The Avalon Theater is a Historic Art Deco style Movie theater located in the commercial district of Larimore, North Dakota, United States. Built in 1938 as a 350-seat theater, the Avalon's most significant feature is its Art Deco detailing, especially the marquee, box office, and entry doors and continuing with simple Art Deco geometry motifs in the interior, all of which has survived. The building is constructed of brick with a parabolic poured concrete floor in the seating area to ensure a good view for all. The building still functions as a movie theater, with its original projectors, and also is home to local live theater groups.

The Avalon Theater is historically significant as a rare example of Art Deco theaters built during the Great Depression. It is part of a vanishing genre of small town movie houses, and is the only remaining Art Deco building in Larimore.
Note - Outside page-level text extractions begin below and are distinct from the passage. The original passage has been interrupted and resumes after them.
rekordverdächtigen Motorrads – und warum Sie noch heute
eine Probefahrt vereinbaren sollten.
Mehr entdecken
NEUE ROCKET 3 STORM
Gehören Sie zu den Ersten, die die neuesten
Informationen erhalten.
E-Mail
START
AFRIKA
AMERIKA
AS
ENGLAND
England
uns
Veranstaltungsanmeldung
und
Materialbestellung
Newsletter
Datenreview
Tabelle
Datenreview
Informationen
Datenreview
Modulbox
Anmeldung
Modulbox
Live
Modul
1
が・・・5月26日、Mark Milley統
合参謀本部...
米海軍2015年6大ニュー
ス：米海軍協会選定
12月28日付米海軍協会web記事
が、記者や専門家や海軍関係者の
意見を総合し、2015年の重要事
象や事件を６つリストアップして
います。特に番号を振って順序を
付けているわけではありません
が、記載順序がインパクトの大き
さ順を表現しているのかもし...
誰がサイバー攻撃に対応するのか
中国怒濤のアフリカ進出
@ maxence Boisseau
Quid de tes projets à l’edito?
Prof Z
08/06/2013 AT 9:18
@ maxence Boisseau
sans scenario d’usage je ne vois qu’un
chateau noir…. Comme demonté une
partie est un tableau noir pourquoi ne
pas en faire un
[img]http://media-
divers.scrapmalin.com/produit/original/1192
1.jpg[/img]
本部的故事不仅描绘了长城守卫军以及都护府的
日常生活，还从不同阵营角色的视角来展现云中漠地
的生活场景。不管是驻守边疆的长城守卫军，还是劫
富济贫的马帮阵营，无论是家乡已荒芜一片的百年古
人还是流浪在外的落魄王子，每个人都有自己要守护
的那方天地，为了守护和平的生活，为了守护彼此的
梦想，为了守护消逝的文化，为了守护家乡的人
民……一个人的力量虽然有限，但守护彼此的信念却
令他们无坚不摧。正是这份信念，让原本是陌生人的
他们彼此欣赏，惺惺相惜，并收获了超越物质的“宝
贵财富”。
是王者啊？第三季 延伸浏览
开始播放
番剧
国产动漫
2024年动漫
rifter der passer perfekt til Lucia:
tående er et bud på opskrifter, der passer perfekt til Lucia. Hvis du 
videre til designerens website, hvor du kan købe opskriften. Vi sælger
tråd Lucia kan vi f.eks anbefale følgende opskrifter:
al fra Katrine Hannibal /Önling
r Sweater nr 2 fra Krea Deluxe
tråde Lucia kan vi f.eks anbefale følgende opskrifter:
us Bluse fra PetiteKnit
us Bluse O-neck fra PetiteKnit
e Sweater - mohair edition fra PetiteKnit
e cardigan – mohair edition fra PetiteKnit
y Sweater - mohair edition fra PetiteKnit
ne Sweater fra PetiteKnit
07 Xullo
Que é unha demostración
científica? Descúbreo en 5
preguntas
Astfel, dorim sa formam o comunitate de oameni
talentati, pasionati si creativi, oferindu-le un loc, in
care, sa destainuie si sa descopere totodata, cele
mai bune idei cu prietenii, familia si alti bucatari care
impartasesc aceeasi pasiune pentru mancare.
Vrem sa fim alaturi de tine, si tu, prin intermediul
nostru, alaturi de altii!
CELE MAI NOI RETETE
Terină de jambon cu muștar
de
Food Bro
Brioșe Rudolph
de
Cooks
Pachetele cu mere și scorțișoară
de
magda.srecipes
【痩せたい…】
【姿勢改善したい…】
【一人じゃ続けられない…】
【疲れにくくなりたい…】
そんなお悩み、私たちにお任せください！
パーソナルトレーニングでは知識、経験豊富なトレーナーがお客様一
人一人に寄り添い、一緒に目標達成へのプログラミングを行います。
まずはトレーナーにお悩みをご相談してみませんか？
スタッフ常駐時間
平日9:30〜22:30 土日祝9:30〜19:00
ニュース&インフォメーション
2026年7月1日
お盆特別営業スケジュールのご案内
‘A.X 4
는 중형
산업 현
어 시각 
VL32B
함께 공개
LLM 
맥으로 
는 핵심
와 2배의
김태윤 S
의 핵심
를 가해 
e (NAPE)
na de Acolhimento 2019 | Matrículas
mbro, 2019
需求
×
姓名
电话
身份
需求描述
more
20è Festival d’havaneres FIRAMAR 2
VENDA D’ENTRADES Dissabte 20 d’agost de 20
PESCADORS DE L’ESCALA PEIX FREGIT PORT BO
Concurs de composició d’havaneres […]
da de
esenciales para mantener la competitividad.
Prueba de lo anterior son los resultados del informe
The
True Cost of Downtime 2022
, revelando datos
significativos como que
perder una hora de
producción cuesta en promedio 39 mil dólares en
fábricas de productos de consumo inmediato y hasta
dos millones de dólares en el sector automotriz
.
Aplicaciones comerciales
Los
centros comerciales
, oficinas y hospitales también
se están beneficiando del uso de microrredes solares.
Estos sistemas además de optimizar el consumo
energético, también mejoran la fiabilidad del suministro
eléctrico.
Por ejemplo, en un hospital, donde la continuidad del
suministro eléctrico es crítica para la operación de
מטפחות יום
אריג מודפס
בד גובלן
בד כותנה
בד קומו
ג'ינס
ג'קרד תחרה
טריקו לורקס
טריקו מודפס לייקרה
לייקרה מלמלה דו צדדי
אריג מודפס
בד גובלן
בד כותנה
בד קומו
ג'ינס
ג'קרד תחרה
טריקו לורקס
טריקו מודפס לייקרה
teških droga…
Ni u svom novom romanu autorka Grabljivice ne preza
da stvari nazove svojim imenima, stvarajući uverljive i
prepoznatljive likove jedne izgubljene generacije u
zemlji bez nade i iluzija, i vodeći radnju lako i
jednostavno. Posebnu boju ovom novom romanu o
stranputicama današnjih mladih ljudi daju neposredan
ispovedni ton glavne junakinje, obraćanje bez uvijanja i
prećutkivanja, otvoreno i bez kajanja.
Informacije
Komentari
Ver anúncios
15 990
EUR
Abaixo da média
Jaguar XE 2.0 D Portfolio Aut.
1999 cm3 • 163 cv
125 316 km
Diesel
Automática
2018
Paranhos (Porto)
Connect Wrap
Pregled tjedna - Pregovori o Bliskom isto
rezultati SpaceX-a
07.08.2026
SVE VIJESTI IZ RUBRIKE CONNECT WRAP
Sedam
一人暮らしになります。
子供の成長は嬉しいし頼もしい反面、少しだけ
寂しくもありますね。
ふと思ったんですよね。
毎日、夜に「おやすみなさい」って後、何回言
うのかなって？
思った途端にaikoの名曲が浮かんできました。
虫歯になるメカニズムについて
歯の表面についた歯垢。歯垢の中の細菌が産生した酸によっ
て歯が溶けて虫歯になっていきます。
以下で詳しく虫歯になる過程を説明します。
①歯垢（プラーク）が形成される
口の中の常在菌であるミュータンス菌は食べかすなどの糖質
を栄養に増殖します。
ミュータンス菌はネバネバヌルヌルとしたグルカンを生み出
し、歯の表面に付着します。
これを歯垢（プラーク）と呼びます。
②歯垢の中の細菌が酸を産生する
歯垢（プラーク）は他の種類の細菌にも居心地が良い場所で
The Avalon Theater played Broadway Serenade on its opening night, April 28, 1939.

==History==
The site of the Avalon Theatre was originally occupied by the Arnold Block, a two-story 75 by 100 ft. brick building with cut stone trimmings. Horace F. Arnold commissioned architect Joseph Bell DeRemer to design the building and it was completed in 1905. The Arnold block was destroyed by fire in 1938. The Avalon Theatre and an adjoining store were built in the shell of the building's remains which was given several architectural updates but retained some of the 1905 building's elements.